Slaves played a fundamental role at the college between its founding in December 1801 and February 1865, when slaves saw themselves liberated by the arrival of federal troops in Columbia in the final months of the Civil War. The primary buildings of South Carolina College survive as the historic heart of the modern campus—known today as the Horseshoe—and were constructed by slave labor and built of slave-made brick.
If one stands today on the steps of the university’s McKissick Museum and gazes toward Sumter Street, almost all of the buildings that constituted South Carolina College on the eve of the Civil War are visible. (The original president’s house has been replaced by McKissick Museum and several extant antebellum buildings are obscured by structures and vegetation.) It is a surprisingly intact and well-preserved “landscape of slavery.”
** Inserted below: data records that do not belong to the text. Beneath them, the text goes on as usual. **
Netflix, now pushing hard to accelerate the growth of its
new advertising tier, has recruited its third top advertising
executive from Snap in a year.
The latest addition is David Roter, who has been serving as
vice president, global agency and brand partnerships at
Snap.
Slaves were essential to the daily operations of the antebellum institution, in addition to their role in shaping its built environment. Whether they were owned outright by the faculty or the college itself, or hired from private parties, slaves maintained campus buildings, cleaned student tenements and faculty duplexes, and prepared meals at the student dining commons, faculty residences, and the president’s house. Slaves lived and worked in now-forgotten outbuildings located behind the buildings of the present-day Horseshoe.
Slavery also shaped the contours of the intellectual and political world at South Carolina College. Presidents and faculty members became some of the nation’s most ardent defenders of slavery, even as a handful emerged to oppose the institution. The college prepared its students to assume positions of political leadership within the state and in Washington, D.C., and many alumni came to play pivotal roles as proponents of South Carolina’s economic and racial interests in the sectional crisis that culminated in civil war. These political and intellectual leaders are relatively easy to trace in libraries and archives through their writings and their records of public service. More challenging to research are the names, much less the lives, of individual college slaves or the full details of slavery at the college."
Take a look for yourself and leave them some feedback on what you think!
Tim - A belated thanks for posting this. This was a fun project. Also, I we met at KHS in early June. Is that true? I was there doing research on CW prisons.